First, the method of teaching as well as the way Board exam questions are set in Nagaland leaves much to be desired. The school curriculum, per se, is not to be blamed as it is updated regularly as per the directives and requirements set nationally. Then, does the problem lies with the culture of rote memory and readymade notes given by teachers from high school to even college level?
In the light of such a spoon-fed environment, there is hardly any room for developing a student’s analytical skills, concurred one officer, who cleared the exam in 2013. “It is to be noted that competitive exams at the national level are becoming more and more knowledge-cum-analytical based.”
The traditions of students asking questions are minimal in Nagaland. Sometimes, even the learning environment – due to various factors, personal or otherwise- are not very encouraging for those students who tend to ask ‘too many’ questions. In fact, branding a student as ‘over smart’ or ‘misfit’ for being curious enough to be more inquisitive is a reality. It might be resulting in a pervasive education culture, where knowledge is accepted as given without any question and where there are hardly any discussions in the classrooms.
Is the current infatuation with the Nagaland Public Service Commission (NPSC) exam also affecting the outcome? Apart from the ethical and moral side of this preoccupation, from the competition point of view, the pattern of questions asked in UPSC and NPSC exams varies to a great degree. The former tends to be more factual based while the latter requires much analysis and reasoning in addition to the basic knowledge requirements.
Many civil service aspirants, thus, end up sitting for both the exams, trying to grapple with two types of exam system amidst unpredictable exam schedules (mostly NPSC), and end up either becoming master of none or giving up one in favour of the other at a later stage.
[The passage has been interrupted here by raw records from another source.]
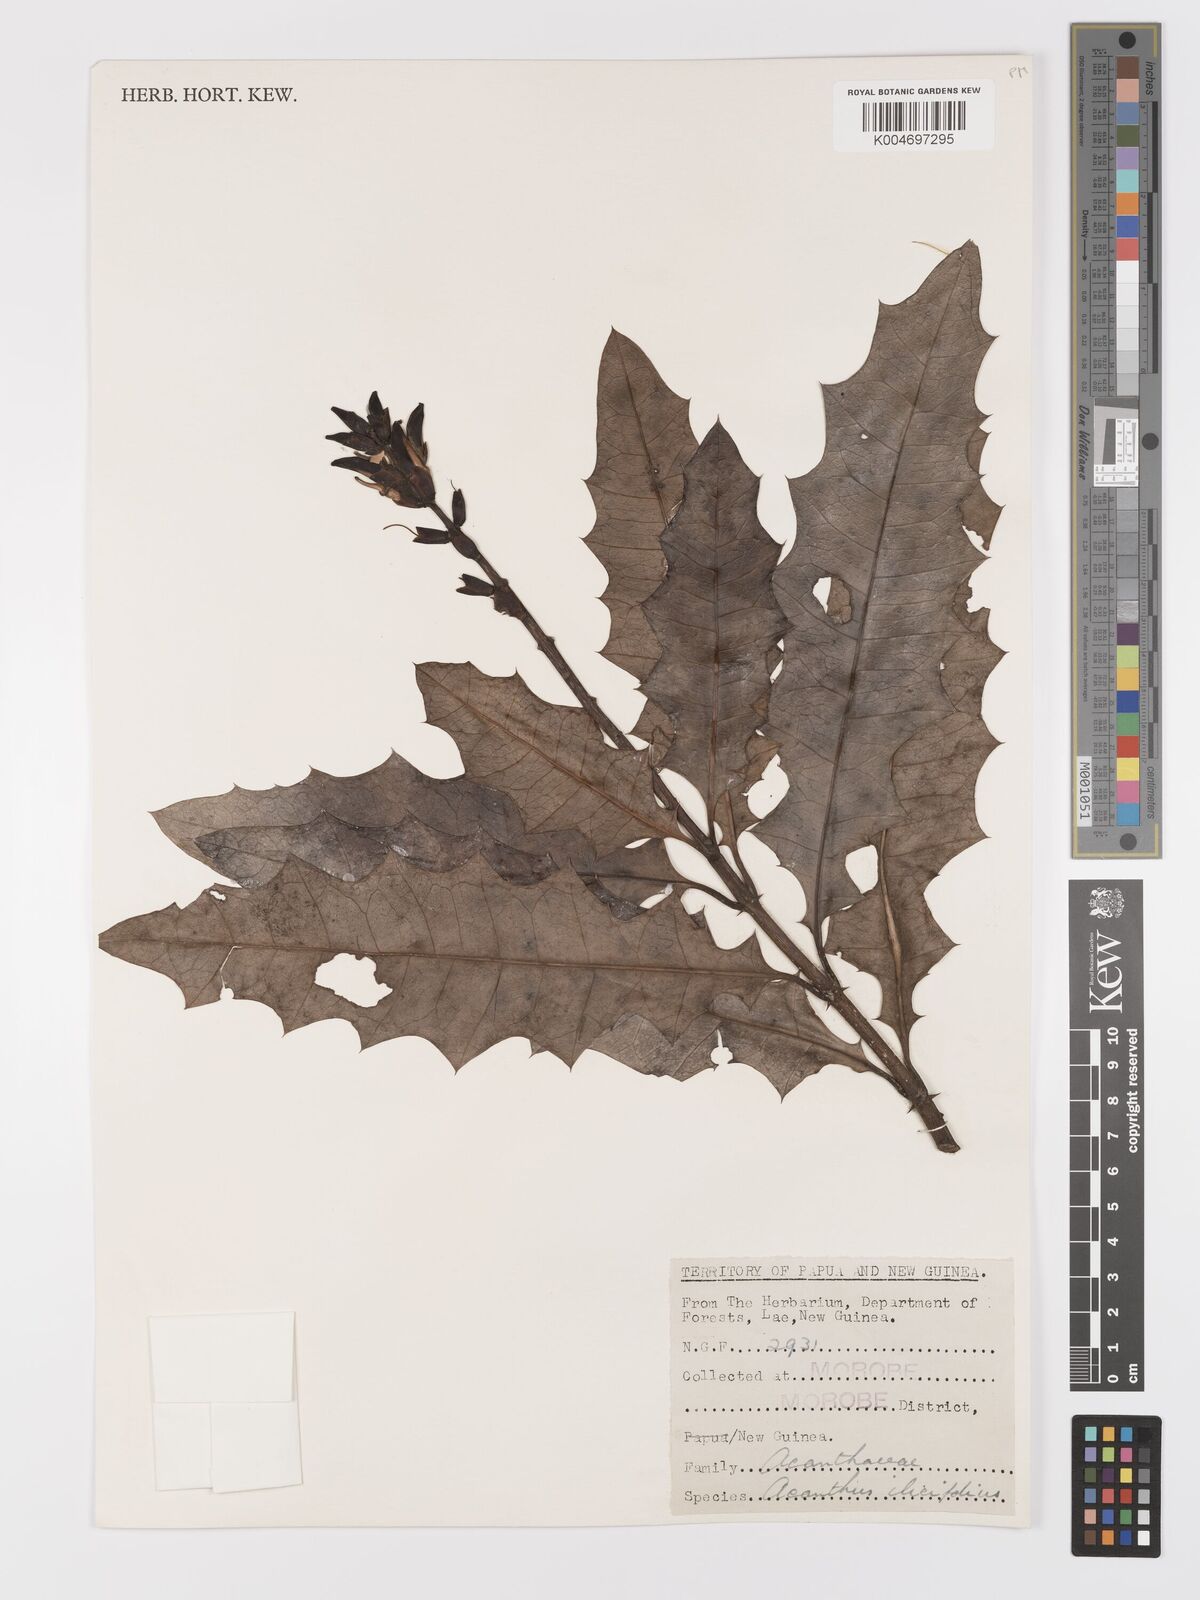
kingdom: Plantae
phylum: Tracheophyta
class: Magnoliopsida
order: Lamiales
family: Acanthaceae
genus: Acanthus
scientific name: Acanthus ilicifolius
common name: Holy mangrove
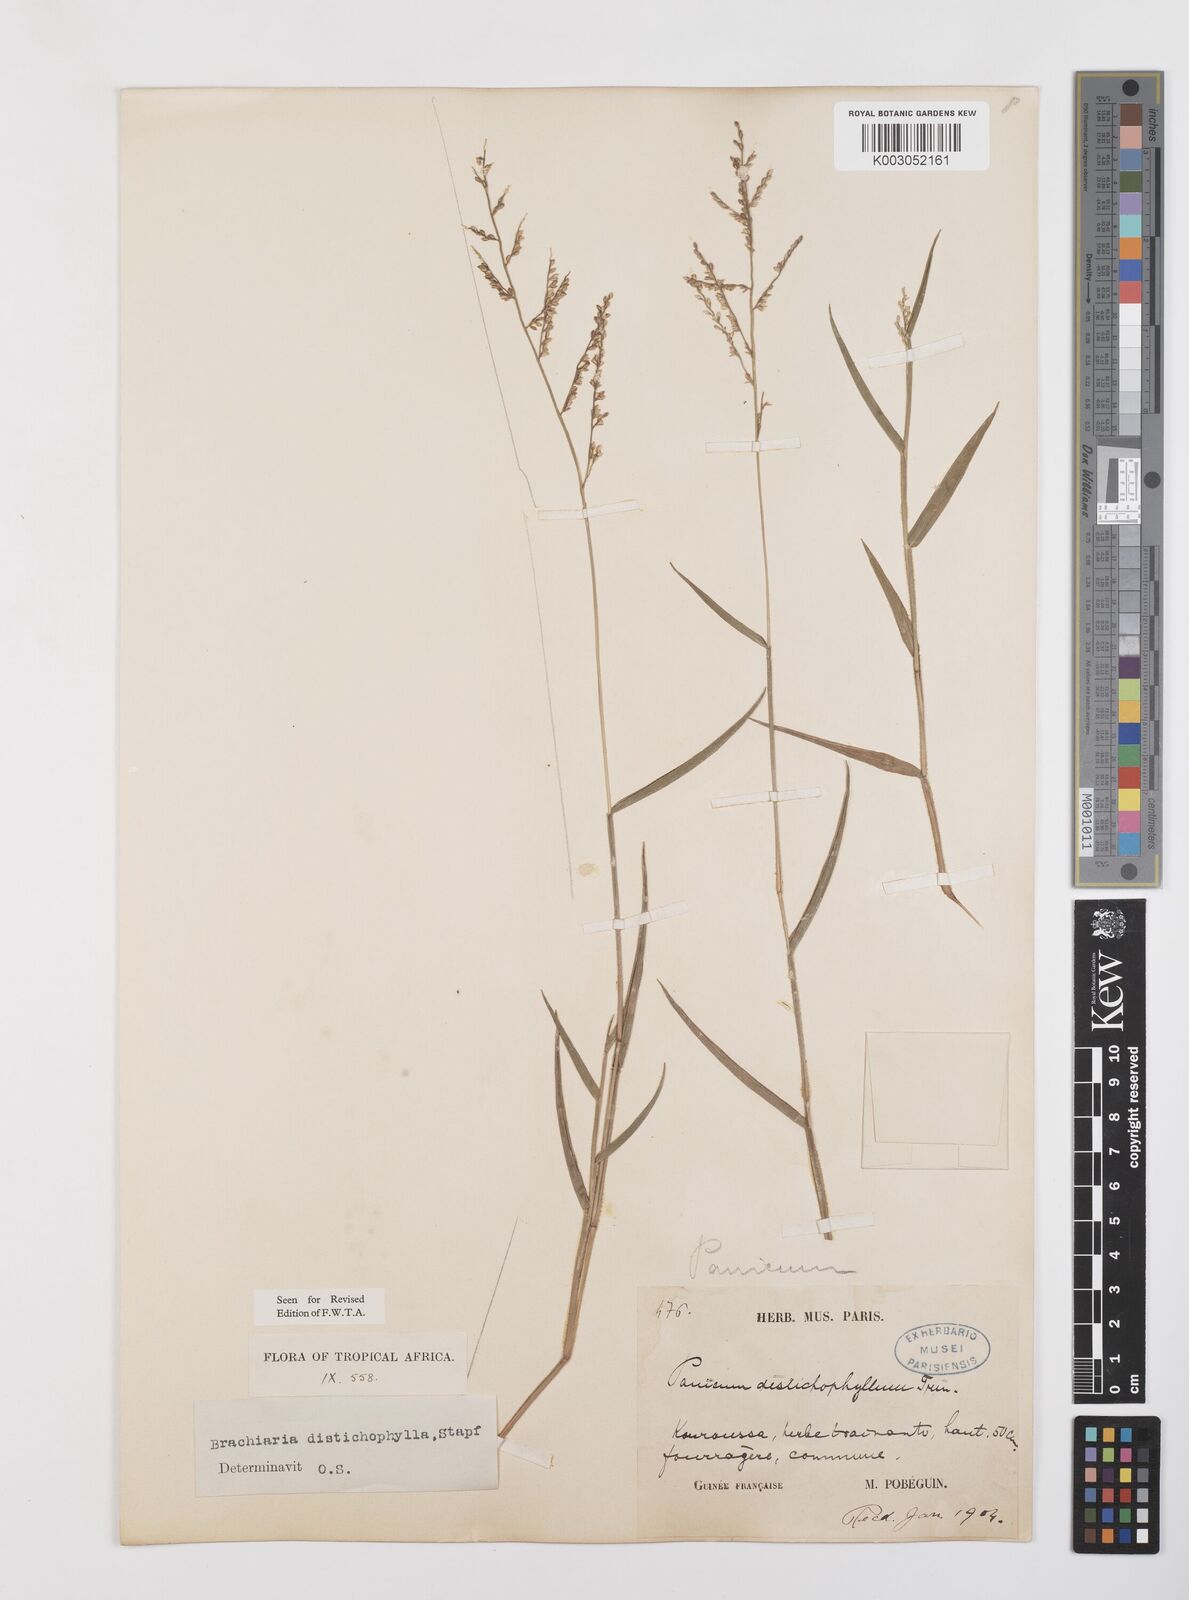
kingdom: Plantae
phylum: Tracheophyta
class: Liliopsida
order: Poales
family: Poaceae
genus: Urochloa
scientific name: Urochloa villosa
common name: Hairy signalgrass
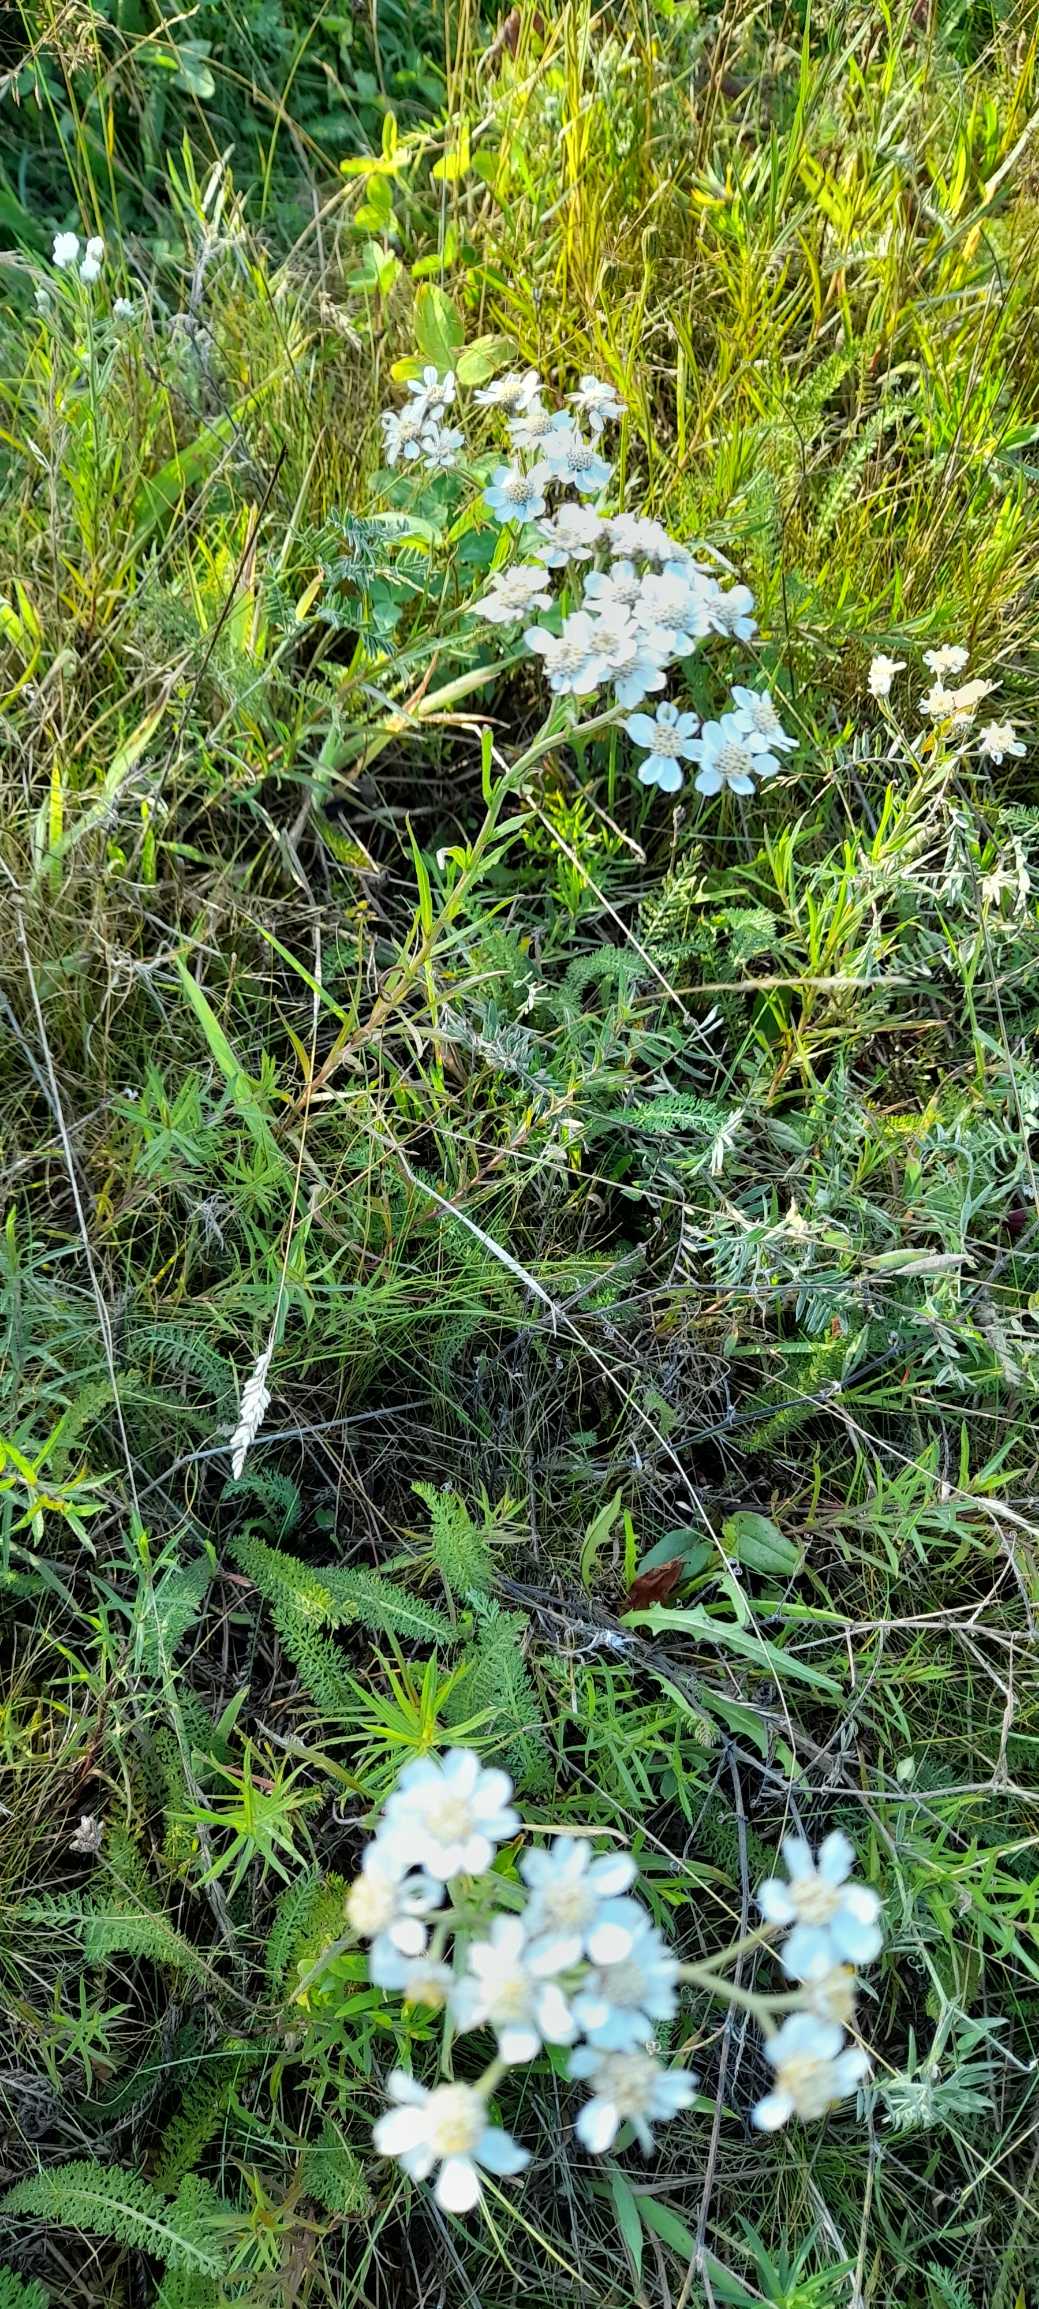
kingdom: Plantae
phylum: Tracheophyta
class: Magnoliopsida
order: Asterales
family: Asteraceae
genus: Achillea
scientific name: Achillea ptarmica
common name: Nyse-røllike
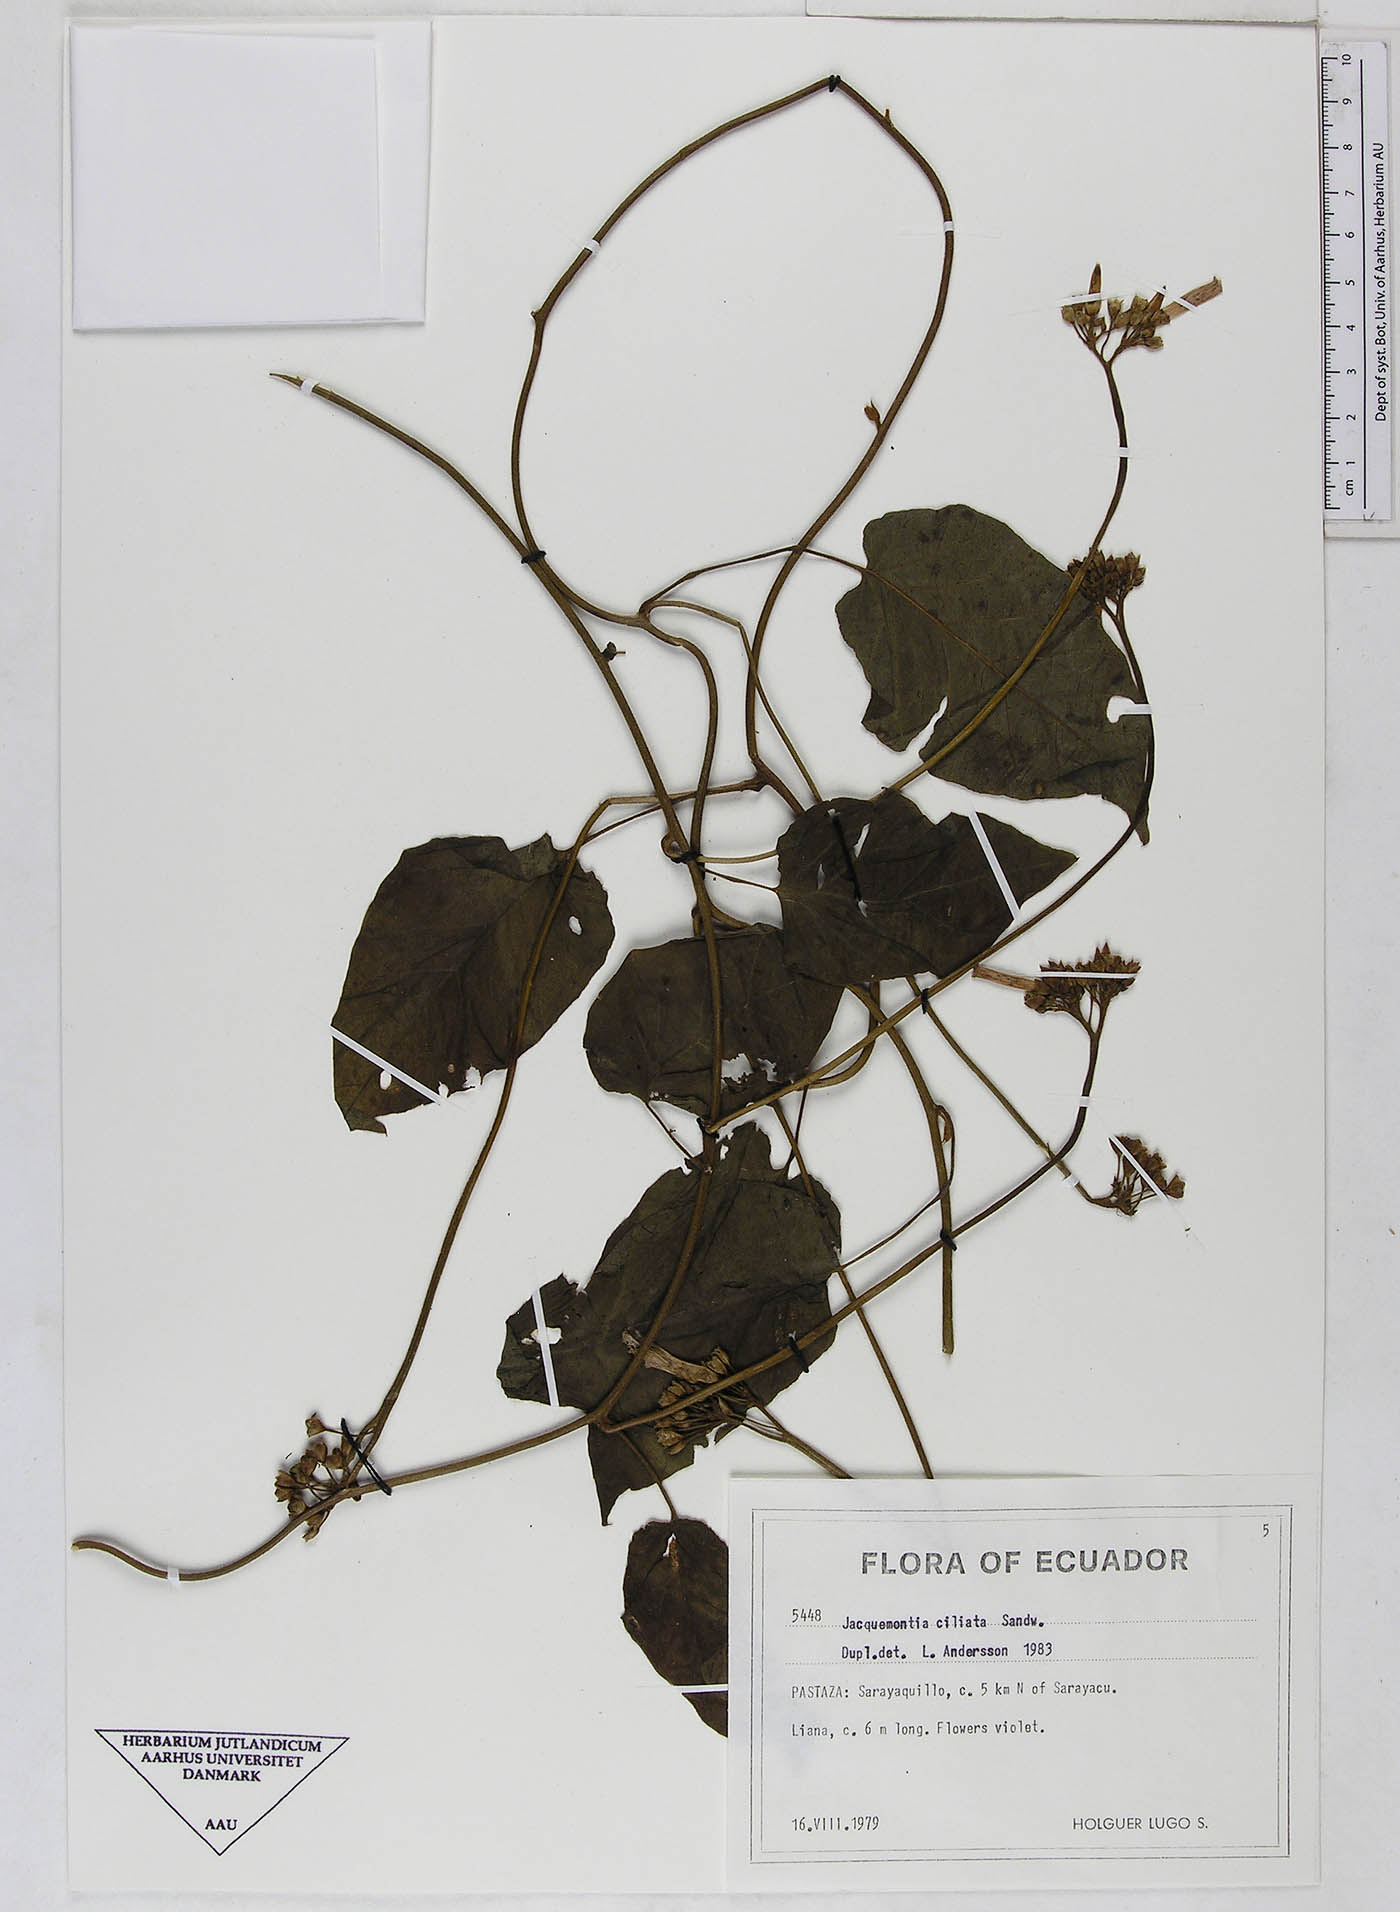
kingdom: Plantae
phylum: Tracheophyta
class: Magnoliopsida
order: Solanales
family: Convolvulaceae
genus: Jacquemontia
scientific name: Jacquemontia gabrielii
The support for civil servant aspirants from the state government has also been far from satisfactory. At a time when other state governments are spending lakhs and even financing the coaching of those who have qualified for Mains exams, the mere allocation of a few thousand rupees to those sitting for the Mains from the state is peanuts, comparatively. The lack of state support on the lines of other states puts aspirants from our state, particularly those from poor families, at a great disadvantage. State support matters, particularly in exams like UPSC where competition is so intense that the fine line of difference between winners and losers are decided by how much support they have, in terms of having the means to access study materials and teaching.
The annual nationwide competitive examination conducted by the Union Public Service Commission (UPSC) is considered among the gateway to higher echelons of governance in India and invariably associated with power, prestige and status in the society. Success in the exam has also ramifications for the future in state polity.
On the occasion of Civil Services Day (April 21), Nagaland has every reason to be mournful of the missed opportunities of an entire generation. A hat trick of ‘Nils’ is an immeasurable loss. The need of the hour is to overhaul the entire education system and culture.
The objective of the current appraisal is to create a starting point for discussion and introspection on what has resulted in such a dismal performance, especially of the post-1990 generation, in competitive exams at the national level, and it needs further scrutiny.